# [Activity]
Each record needs to be transcribed word for word, though without its pictures.
▼
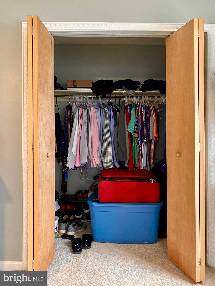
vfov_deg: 67.3
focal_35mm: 26
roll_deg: +0.2
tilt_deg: +1.2
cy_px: 143
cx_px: 108
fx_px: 215
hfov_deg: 53.1
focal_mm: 4.25
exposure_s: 1/40
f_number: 1.8
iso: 500
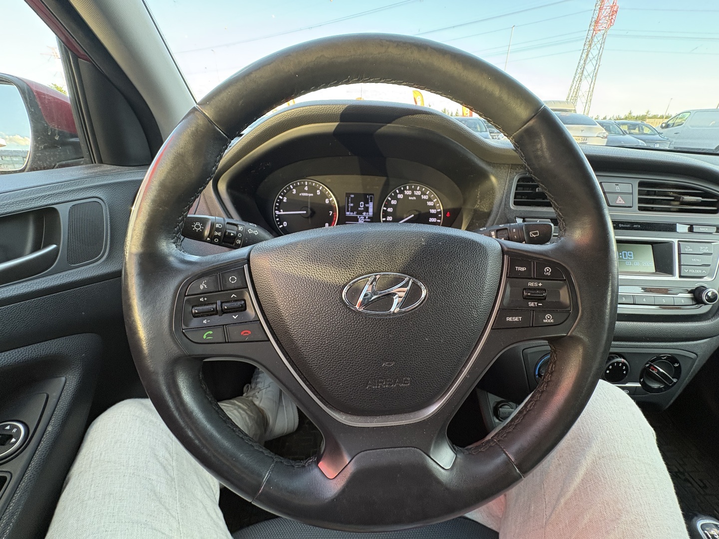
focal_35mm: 14
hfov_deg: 102.1
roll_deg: +0.6
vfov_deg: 85.7
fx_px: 291
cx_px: 360
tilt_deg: -24.7
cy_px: 270
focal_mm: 2.22
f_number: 2.2
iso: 200
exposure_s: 1/69
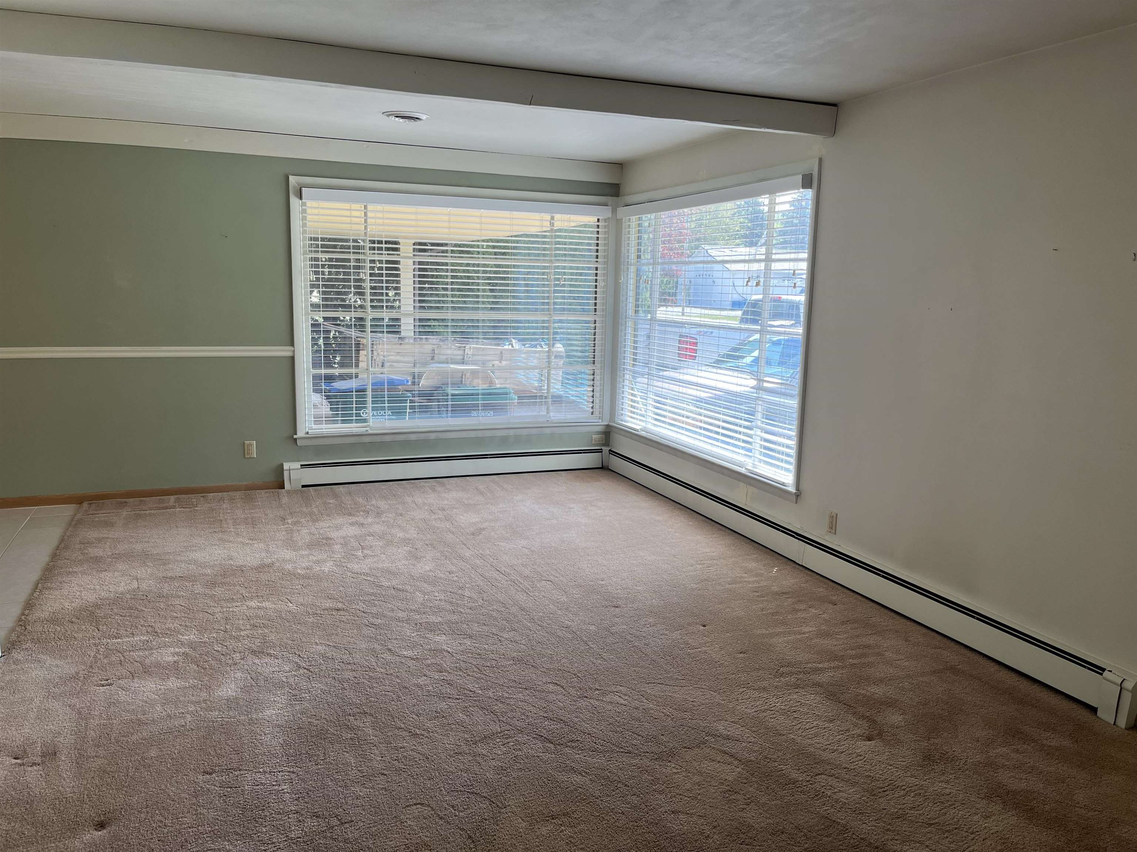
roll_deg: -1.1
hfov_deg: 67.3
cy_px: 426
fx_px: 854
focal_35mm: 26
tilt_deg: -8.9
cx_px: 568
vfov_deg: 53.1
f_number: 1.6
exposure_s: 1/253
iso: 50
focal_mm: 5.1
▲
# [Your response]
vfov_deg: 67.3
focal_35mm: 26
roll_deg: +0.2
tilt_deg: +1.2
cy_px: 143
cx_px: 108
fx_px: 215
hfov_deg: 53.1
focal_mm: 4.25
exposure_s: 1/40
f_number: 1.8
iso: 500
focal_35mm: 14
hfov_deg: 102.1
roll_deg: +0.6
vfov_deg: 85.7
fx_px: 291
cx_px: 360
tilt_deg: -24.7
cy_px: 270
focal_mm: 2.22
f_number: 2.2
iso: 200
exposure_s: 1/69
roll_deg: -1.1
hfov_deg: 67.3
cy_px: 426
fx_px: 854
focal_35mm: 26
tilt_deg: -8.9
cx_px: 568
vfov_deg: 53.1
f_number: 1.6
exposure_s: 1/253
iso: 50
focal_mm: 5.1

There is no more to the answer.